Information shown:
— BEGIN —

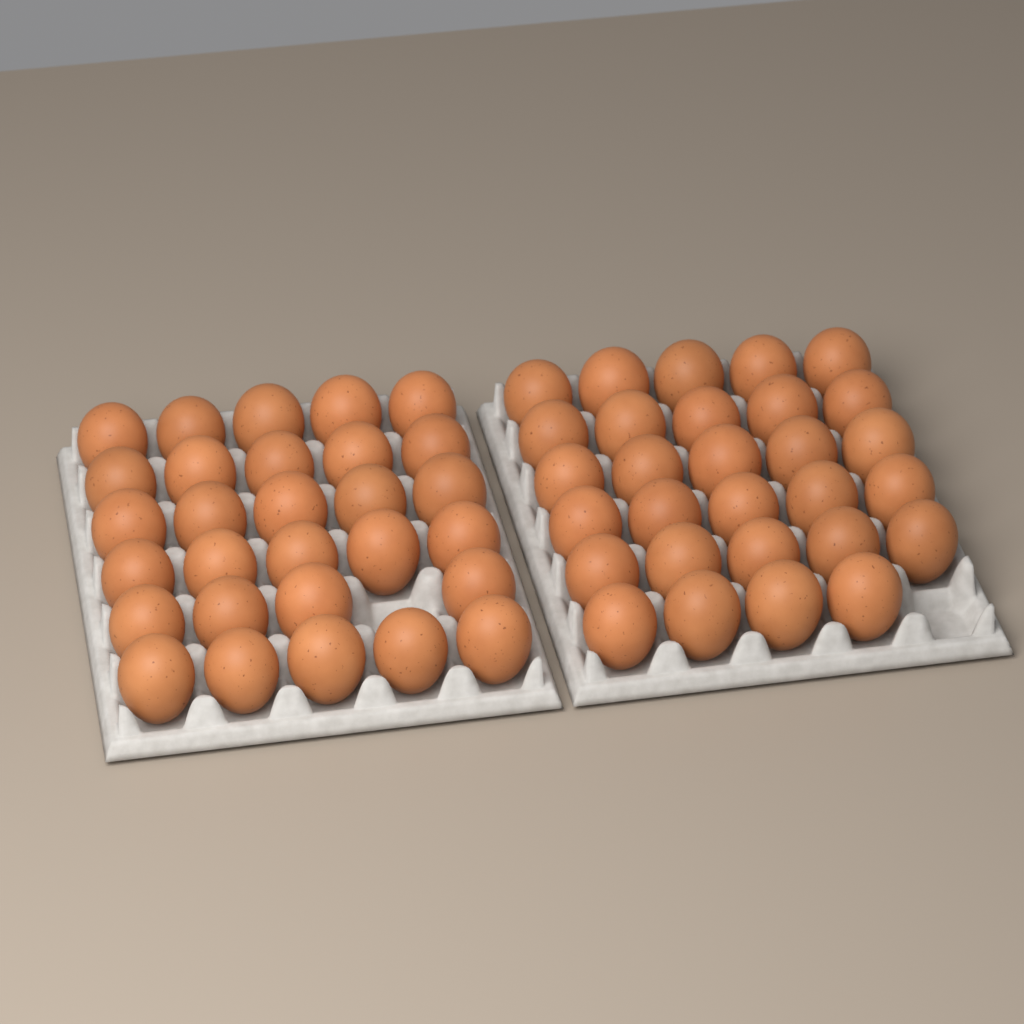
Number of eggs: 58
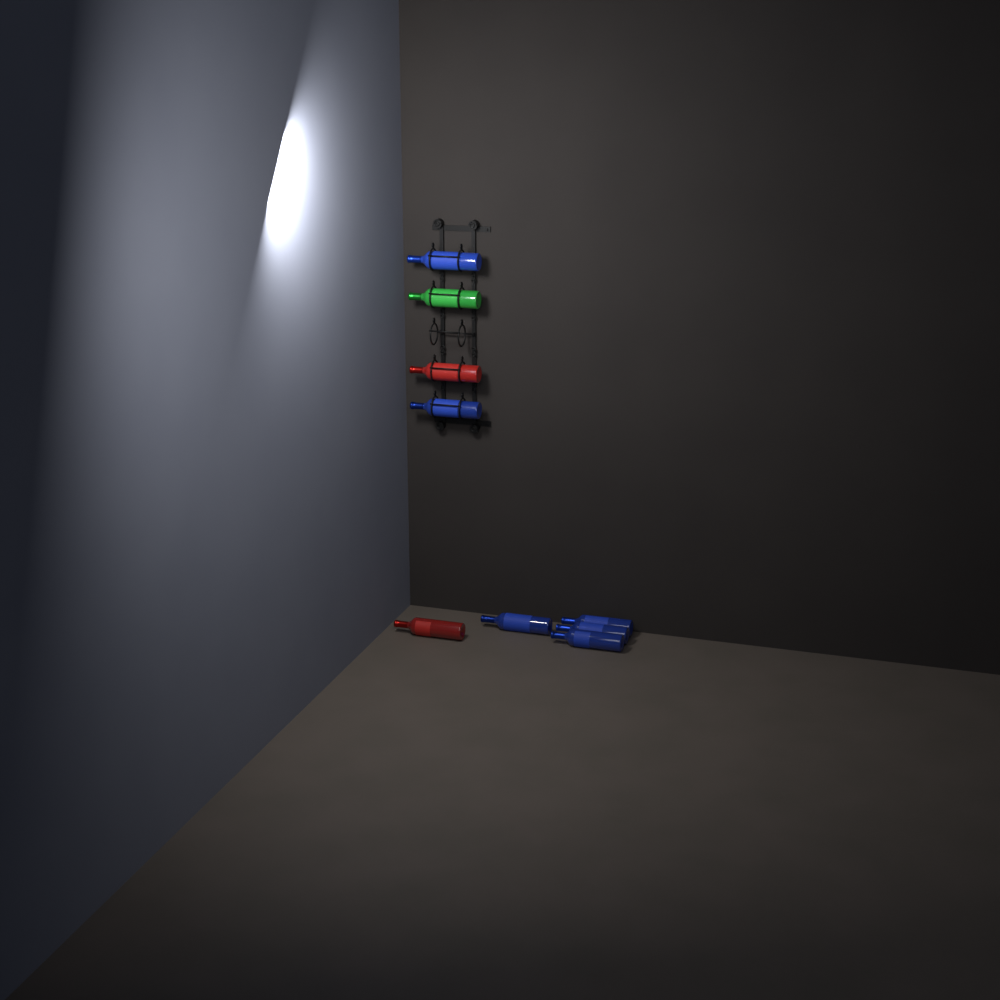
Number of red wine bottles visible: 2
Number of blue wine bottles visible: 6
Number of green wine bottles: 1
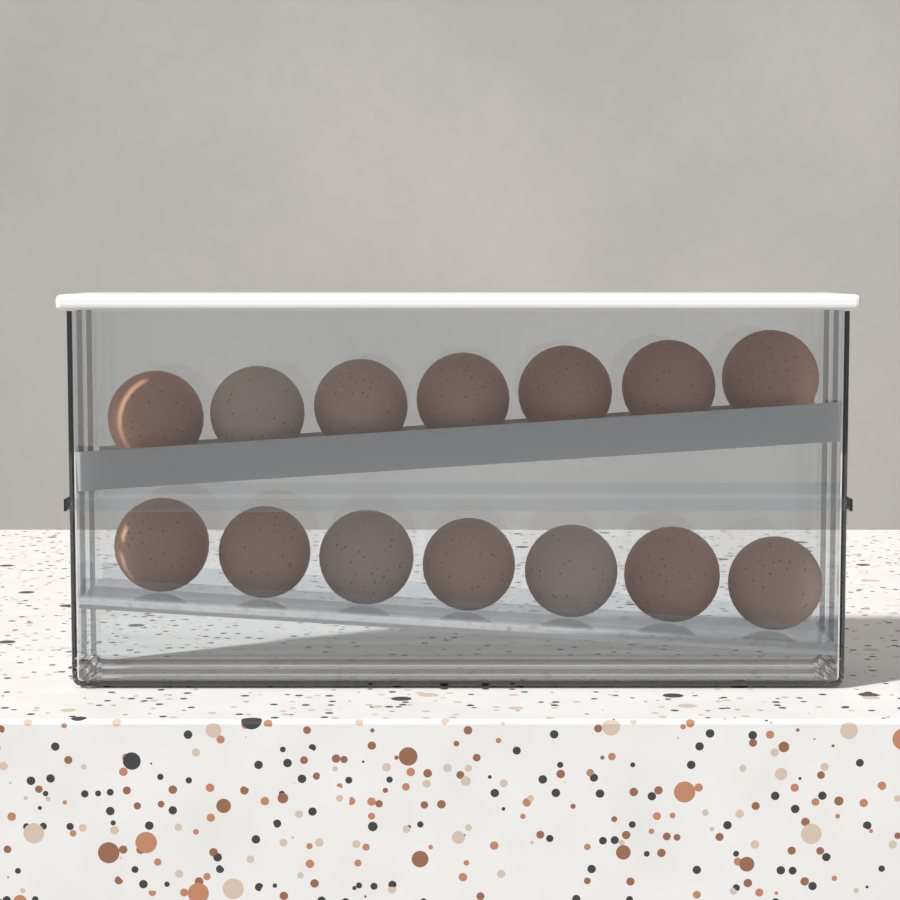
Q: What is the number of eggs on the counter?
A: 14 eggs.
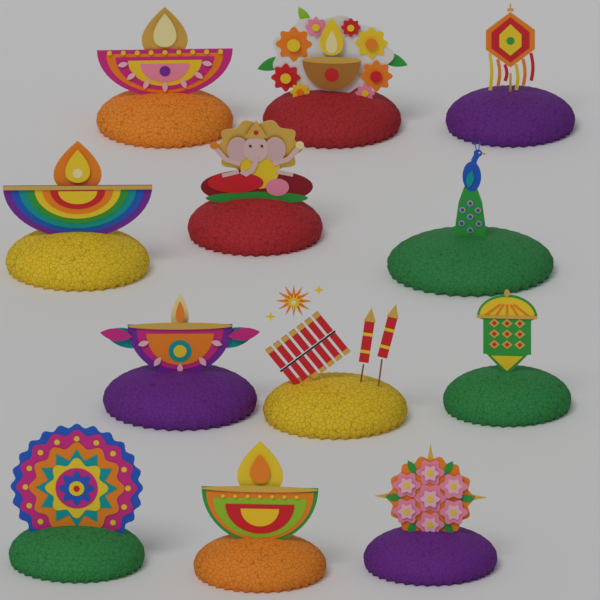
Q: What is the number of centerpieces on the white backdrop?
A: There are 12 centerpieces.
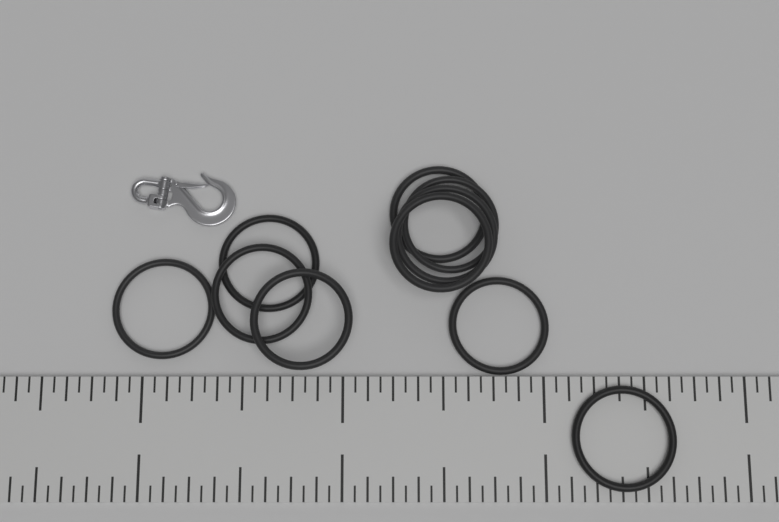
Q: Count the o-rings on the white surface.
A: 10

— END —

Your instructions:
Reproduce the text of all the records above word for word, leaving out the pictures.

Final answer:
Number of eggs: 58
Number of red wine bottles visible: 2
Number of blue wine bottles visible: 6
Number of green wine bottles: 1
Q: What is the number of eggs on the counter?
A: 14 eggs.
Q: What is the number of centerpieces on the white backdrop?
A: There are 12 centerpieces.
Q: Count the o-rings on the white surface.
A: 10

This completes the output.